PUSL.- No passado dia 9 de setembro de 2020, na madrugada 45 imigrantes da África subsahariana foram resgatados pelo “Salvamar Mizar” a cerca de 20 quilómetros a sul de Fuerteventura e trazidos para o porto de Gran Tarajal.

O barco que partiu de El Aaiun, no Sahara Ocidental ocupado, tinha a bordo 42 homens e duas mulheres, o barco estava em péssimas condições e afundou após o resgate.

Dois dos homens foram hospitalizados imediatamente, enquanto os demais imigrantes foram testados para Covid-19.

Esses imigrantes juntam-se agora a centenas de subsaharianos e outros que chegaram nos últimos meses principalmente dos territórios ocupados do Sahara Ocidental.

Uma grande porcentagem desses imigrantes estava infectada com o coronavírus e tem sido uma fonte de grande preocupação não só para o governo local como também para a população de Fuerteventura.

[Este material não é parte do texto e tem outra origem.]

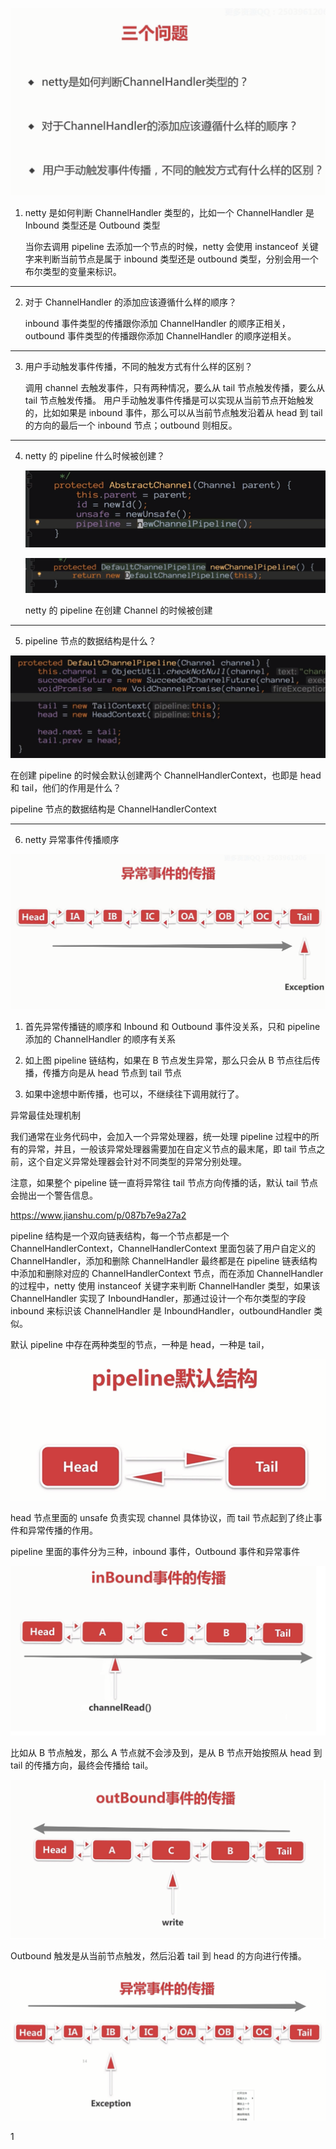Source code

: 
![](assets/markdown-img-paste-20200613154303445.png)

1. netty 是如何判断 ChannelHandler 类型的，比如一个 ChannelHandler 是 Inbound 类型还是 Outbound 类型

    当你去调用 pipeline 去添加一个节点的时候，netty 会使用 instanceof 关键字来判断当前节点是属于 inbound 类型还是 outbound 类型，分别会用一个布尔类型的变量来标识。

---
2. 对于 ChannelHandler 的添加应该遵循什么样的顺序？

    inbound 事件类型的传播跟你添加 ChannelHandler 的顺序正相关，outbound 事件类型的传播跟你添加 ChannelHandler 的顺序逆相关。
---
3. 用户手动触发事件传播，不同的触发方式有什么样的区别？

    调用 channel 去触发事件，只有两种情况，要么从 tail 节点触发传播，要么从 tail 节点触发传播。
    用户手动触发事件传播是可以实现从当前节点开始触发的，比如如果是 inbound 事件，那么可以从当前节点触发沿着从 head 到 tail 的方向的最后一个 inbound 节点；outbound 则相反。

---
4. netty 的 pipeline 什么时候被创建？

   ![](assets/markdown-img-paste-2020061315530991.png)

   ![](assets/markdown-img-paste-20200613155324357.png)

   netty 的 pipeline 在创建 Channel 的时候被创建
---
5. pipeline 节点的数据结构是什么？

  ![](assets/markdown-img-paste-20200613155727247.png)

  在创建 pipeline 的时候会默认创建两个 ChannelHandlerContext，也即是 head 和 tail，他们的作用是什么？

   pipeline 节点的数据结构是 ChannelHandlerContext

---

6. netty 异常事件传播顺序

![](assets/markdown-img-paste-20200614163914459.png)

1. 首先异常传播链的顺序和 Inbound 和 Outbound 事件没关系，只和 pipeline 添加的 ChannelHandler 的顺序有关系

2. 如上图 pipeline 链结构，如果在 B 节点发生异常，那么只会从 B 节点往后传播，传播方向是从 head 节点到 tail 节点

3. 如果中途想中断传播，也可以，不继续往下调用就行了。

异常最佳处理机制

我们通常在业务代码中，会加入一个异常处理器，统一处理 pipeline 过程中的所有的异常，并且，一般该异常处理器需要加在自定义节点的最末尾，即 tail 节点之前，这个自定义异常处理器会针对不同类型的异常分别处理。

注意，如果整个 pipeline 链一直将异常往 tail 节点方向传播的话，默认 tail 节点会抛出一个警告信息。

https://www.jianshu.com/p/087b7e9a27a2



pipeline 结构是一个双向链表结构，每一个节点都是一个 ChannelHandlerContext，ChannelHandlerContext 里面包装了用户自定义的 ChannelHandler，添加和删除 ChannelHandler 最终都是在 pipeline 链表结构中添加和删除对应的 ChannelHandlerContext 节点，而在添加 ChannelHandler 的过程中，netty 使用 instanceof 关键字来判断 ChannelHandler 类型，如果该 ChannelHandler 实现了 InboundHandler，那通过设计一个布尔类型的字段 inbound 来标识该 ChannelHandler 是 InboundHandler，outboundHandler 类似。

默认 pipeline 中存在两种类型的节点，一种是 head，一种是 tail，

![](assets/markdown-img-paste-20200614173013795.png)

head 节点里面的 unsafe 负责实现 channel 具体协议，而 tail 节点起到了终止事件和异常传播的作用。

pipeline 里面的事件分为三种，inbound 事件，Outbound 事件和异常事件

![](assets/markdown-img-paste-20200614173245870.png)

比如从 B 节点触发，那么 A 节点就不会涉及到，是从 B 节点开始按照从 head 到 tail 的传播方向，最终会传播给 tail。


![](assets/markdown-img-paste-20200614173549701.png)

Outbound 触发是从当前节点触发，然后沿着 tail 到 head 的方向进行传播。


![](assets/markdown-img-paste-20200614173713292.png)

































1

A chegada de mais imigrantes não é uma surpresa, já que o governo marroquino continua a negar o número real de infectados nos territórios ocupados e o aumento da rota de migração de El Aaiun e outros lugares próximos mostra que os imigrantes têm entrado sem problemas através da rede de tráfico humano de Marrocos para uma área que tem a maior presença militar e policial marroquina, com postos de controle em todos os acessos.

No dia 8 de setembro de 2020 mais de 200 imigrantes da África chegaram às costas das Canárias perto de Gran Canaria e Tenerife em um total de 8 barcos e no dia 9 de setembro 150 imigrantes.

A Cruz Vermelha tem um acampamento provisório instalado na zona portuária de Arguineguín, na Gran Canaria, onde 400 pessoas foram alojadas em condições precárias que levaram a protestos que foram controlados pela polícia local.

De acordo com o jornal online local “Fuerteventura Zeitung”, o juiz Arcadio Diáz Tejera, responsável pelo controlo da situação nos “Centros de Internamento de Estrangeiros” (CIE) das Ilhas Canárias, descreveu as condições em que vivem cerca de 400 pessoas no acampamento de Arguineguín como “vergonhoso e inaceitável”: “Esta situação deveria ter sido evitada, especialmente porque as Canárias exigem há meses que as instalações do estado que estão vazias ou não utilizadas sejam preparadas para alojamento”.

Tejera disse ter a impressão de que se está a tentar concentrar o fenómeno nas Ilhas Canárias, porque teria menos efeitos na população de Espanha como um todo.